----- EXCERPT

How to debug SegmentNotFoundException when Issue is reported in AEM 6.x

Description

How to debug SegmentNotFoundException when Issue is reported in AEM 6.x

A SegmentNotFoundException in the error log means a segment is not present any more although someone apparently tries to still access it. There are broadly three different root causes for this: the segment has been removed by manual intervention (e.g. rm -rf /), the segment has been removed by revision garbage collection or the segment cannot be found due to some bug in the code.

There could be exception like following could be seen in logs:

org.apache.jackrabbit.oak.segment.SegmentNotFoundException: Segment d2c720c4-c146-4ab1-ac37-542aad93c33f not found at
org.apache.jackrabbit.oak.segment.file.FileStore$8.call(FileStore.java:602) at
org.apache.jackrabbit.oak.segment.file.FileStore$8.call(FileStore.java:542) at
org.apache.jackrabbit.oak.segment.SegmentCache.getSegment(SegmentCache.java:95) at
org.apache.jackrabbit.oak.segment.file.FileStore.readSegment(FileStore.java:542) at
org.apache.jackrabbit.oak.segment.SegmentId.getSegment(SegmentId.java:125) at org.apache.jackrabbit.oak.segment.Record.getSegment(Record.java:70) at
org.apache.jackrabbit.oak.segment.MapRecord.compare(MapRecord.java:424) at org.apache.jackrabbit.oak.segment.MapRecord.compare(MapRecord.java:433) at
org.apache.jackrabbit.oak.segment.MapRecord.compare(MapRecord.java:391) at
org.apache.jackrabbit.oak.segment.SegmentNodeState.compareAgainstBaseState(SegmentNodeState.java:608) at
org.apache.jackrabbit.oak.spi.commit.EditorDiff.childNodeChanged(EditorDiff.java:148) at
org.apache.jackrabbit.oak.segment.MapRecord$3.childNodeChanged(MapRecord.java:442) at
org.apache.jackrabbit.oak.segment.MapRecord.compare(MapRecord.java:490) at org.apache.jackrabbit.oak.segment.MapRecord.compare(MapRecord.java:433) at
org.apache.jackrabbit.oak.segment.SegmentNodeState.compareAgainstBaseState(SegmentNodeState.java:608) at
org.apache.jackrabbit.oak.spi.commit.EditorDiff.process(EditorDiff.java:52) at
org.apache.jackrabbit.oak.plugins.index.AsyncIndexUpdate.updateIndex(AsyncIndexUpdate.java:695) at
org.apache.jackrabbit.oak.plugins.index.AsyncIndexUpdate.runWhenPermitted(AsyncIndexUpdate.java:543) at
org.apache.jackrabbit.oak.plugins.index.AsyncIndexUpdate.run(AsyncIndexUpdate.java:402) at
org.apache.sling.commons.scheduler.impl.QuartzJobExecutor.execute(QuartzJobExecutor.java:118) at org.quartz.core.JobRunShell.run(JobRunShell.java:202) at java.util.concurrent.ThreadPoolExecutor.runWorker(ThreadPoolExecutor.java:1142) at
java.util.concurrent.ThreadPoolExecutor$Worker.run(ThreadPoolExecutor.java:617) at java.lang.Thread.run(Thread.java:745)

Resolution

There are 2 approaches we can follow to fix the issue and remove the inconsistencies in the repository described below in sections A and B.

A. Revert to the last known good revision of the segment store.

Firstly we would need to use the oak run tool which is a runnable jar1 that contains everything you need for a simple Oak installation and performing oak-related operations.

----------

YOUR TASKS:
#1 Answer these from the SegmentNotFoundException article:
(a) What three root causes does it give for the exception?
(b) Which segment ID does the sample log line report as not found?
(c) What does approach A in the Resolution section involve?
#2 Do these statements agree with the SegmentNotFoundException article? Answer yes or no for each, and quote the words that decide it.
(a) Revision garbage collection is one possible cause of the exception.
(b) The Resolution section offers three approaches.
(c) The oak run tool is described as a runnable jar.
#3 Extend the SegmentNotFoundException article, starting after its last sentence.
The data that follow come from a separate source.

----- COLLECTED DATA

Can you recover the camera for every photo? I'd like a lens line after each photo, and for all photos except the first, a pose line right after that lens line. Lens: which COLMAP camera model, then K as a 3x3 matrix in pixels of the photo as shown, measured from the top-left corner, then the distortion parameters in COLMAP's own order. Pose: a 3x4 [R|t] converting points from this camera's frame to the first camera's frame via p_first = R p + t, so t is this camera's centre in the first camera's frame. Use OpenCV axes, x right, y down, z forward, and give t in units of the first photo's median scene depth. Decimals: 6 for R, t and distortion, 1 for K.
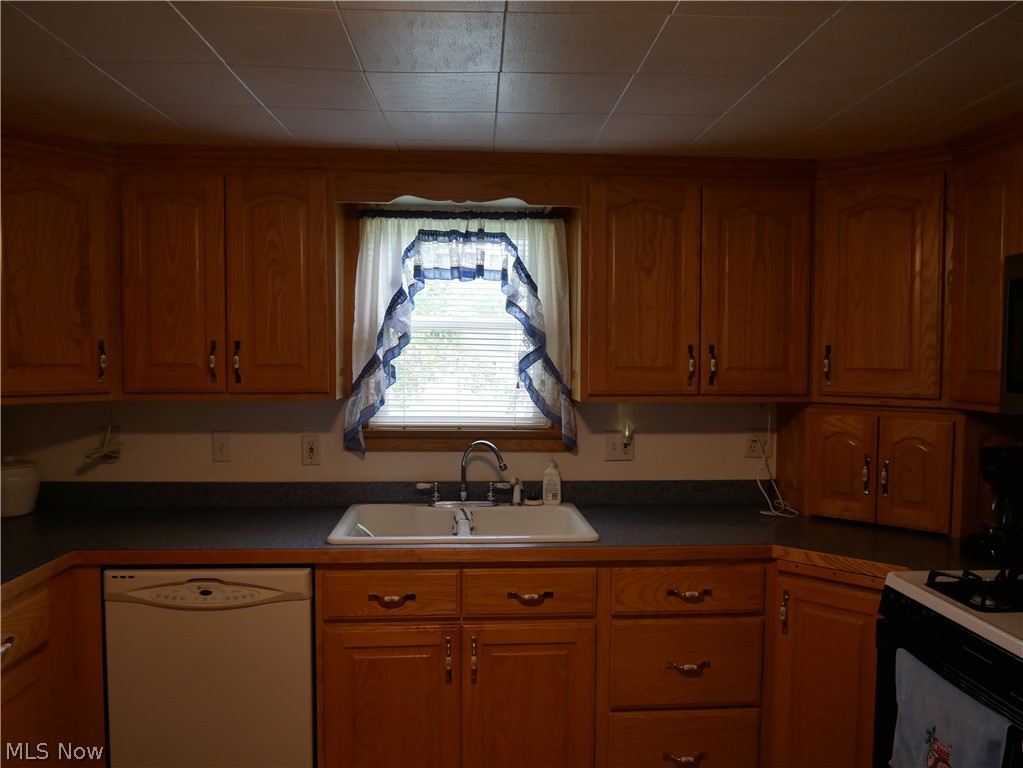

----------

ANSWERS TO THE TASKS:
#1
(a) The segment was removed by manual intervention, the segment was removed by revision garbage collection, or the segment cannot be found because of a bug in the code.
(b) d2c720c4-c146-4ab1-ac37-542aad93c33f
(c) Reverting to the last known good revision of the segment store.

#2
(a) Yes: "the segment has been removed by revision garbage collection"
(b) No: "There are 2 approaches we can follow to fix the issue"
(c) Yes: "the oak run tool which is a runnable jar"

#3
The check run-mode of oak-run can be used to determine the last known good revision of a segment store.  That can be used to manually revert a corrupt segment store to its latest good revision.

Caution: This process will roll back the data in the system to a previous point in time.  If you would like to avoid losing changes in your system then you can try option B below instead.

To perform the check and restore:

  1. Download a version of oak-run that matches your oak core version from https://mvnrepository.com/artifact/org.apache.jackrabbit/oak-run

  2. To revert a corrupt segment store to its latest good state change into CQ’s working directory (the one containing the crx-quickstartfolder) and backup all files in ./crx-quickstart/repository/segmentstore/.

  3. Run the consistency check,

    java -Xmx6000m -jar oak-run-\*.jar check --bin=-1 /path/to/crx-quickstart/repository/segmentstore
    

    This searches backwards through the revisions until it finds a consistent one:

    Look for message like below:

    main INFO o.a.j.o.p.s.f.t.ConsistencyChecker - Found latest good revision afdb922d-ba53-4a1b-aa1b-1cb044b535cf:234880
    
  4. Revert the repository to this revision by editing ./crx-quickstart/repository/segmentstore/journal.log and deleting all lines after the line containing the latest good revision.

  5. Remove all ./crx-quickstart/repository/segmentstore/\*.bak files.

  6. Run checkpoint clean-up to remove orphaned checkpoints by following command:

    java -Xmx6000m -jar oak-run-\*.jar checkpoints /path/to/crx-quickstart/repository/segmentstore rm-unreferenced
    
  7. Finally compact the repository:

    java -Xmx6000m -jar oak-run-\*.jar compact /path/to/crx-quickstart/repository/segmentstore/
    

There might be cases when the oak run check is not able to find the good revision and we get “ConsistencyChecker - No good revision found” while running the check command.

How to fix corruption when encountering “ConsistencyChecker - No good revision found” on consistency check

B. Remove corrupted nodes manually.

In AEM, TarMK setups with no FileDatastore configured and situations where corruption is in the binaries, you can do the following.

*Caution:* The procedure below is intended for power users. When deleting the corrupt nodes you need to make sure they are not system nodes (such as /home, /jcr:system, etc). Or if they are system nodes then you need to make sure you could restore them.  Please consult with AEM Customer Care team for assistance with the steps documented here if you are unsure.

  1. Stop AEM.

  2. Use the Oak run console and load the childCount groovy script to identify the corrupt nodes in the segment store:

    Load the oak-run console shell:

    java -jar oak-run-\*.jar console crx-quickstart/repository/segmentstore
    

    Run the two commands below in the shell to load the script and run it:

    :load https://gist.githubusercontent.com/stillalex/e7067bcb86c89bef66c8/raw/d7a5a9b839c3bb0ae5840252022f871fd38374d3/childCount.groovy
    countNodes(session.workingNode)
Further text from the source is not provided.